━━━━━ ФРАГМЕНТ ━━━━━

Однако развитие еще не завершено. Примерно в воз­расте 56 лет (удивительным образом этот возраст встречается по­чти у всех ученых) проносится новая гроза. Жизнь равномерно шла в последней фазе на высоком уровне: собственно, перед глазами была далекая перспектива, но мир воспринимается глав­ным образом вокруг себя. Теперь взгляд снова обращается вов­нутрь. Кажется, что все ценности можно еще раз пережить (Рюм­ке и Шарлотта Бюлер говорят об этой фазе также как о фазе старения; они отмечают, что решающим фактором здесь являет­ся приближающийся конец или по крайней мере реальность ухо­да на пенсию). Я хотел бы охватить проблематику несколько шире, хотя очевидно правильно, что важную роль играет встре­ча с концом, своего рода инвентаризация.

Теперь у некоторых появляется чувство, что нужно еще раз преодолеть трудное время. Еще раз нужно пройти через «умри и восстань». Найденные ценности, собственно, не подвергаются сомнению, но становится ясно, что мы еще не по-настоящему усвоили их. Если мы честно спросим себя, что из результатов на­шей жизни мы возьмем с собой, проходя врата смерти, то отпадет многое из того, что все еще связано со знаниями, положением и опытом. Многие переживают начало этой фазы как преддверие еще больших испытаний, у некоторых на первом плане чув­ство, что на них надвигаются еще задачи, которых они себе не желали. Для мужчины профессия тоже несет часто некоторые разочарования. <...> Еще раз нужно освободиться от того, что построил сам и что другие, конечно, будут продолжать по-другому. Раньше об этом размышлял только теоретически.

━━━━━ ДАННЫЕ ━━━━━

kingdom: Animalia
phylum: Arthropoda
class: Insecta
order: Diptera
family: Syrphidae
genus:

━━━━━

ЗАДАНИЯ:
1. В каком возрасте, согласно фрагменту, проносится новая гроза?
2. Выпишите из фрагмента отрывок, который начинается словами «Однако развитие еще» и заканчивается словами «своего рода инвентаризация.».
Позиции из раздела данных являются отдельным материалом.

ОТВЕТЫ НА ЗАДАНИЯ:
1. Примерно в возрасте 56 лет.

2.
Однако развитие еще не завершено. Примерно в воз­расте 56 лет (удивительным образом этот возраст встречается по­чти у всех ученых) проносится новая гроза. Жизнь равномерно шла в последней фазе на высоком уровне: собственно, перед глазами была далекая перспектива, но мир воспринимается глав­ным образом вокруг себя. Теперь взгляд снова обращается вов­нутрь. Кажется, что все ценности можно еще раз пережить (Рюм­ке и Шарлотта Бюлер говорят об этой фазе также как о фазе старения; они отмечают, что решающим фактором здесь являет­ся приближающийся конец или по крайней мере реальность ухо­да на пенсию). Я хотел бы охватить проблематику несколько шире, хотя очевидно правильно, что важную роль играет встре­ча с концом, своего рода инвентаризация.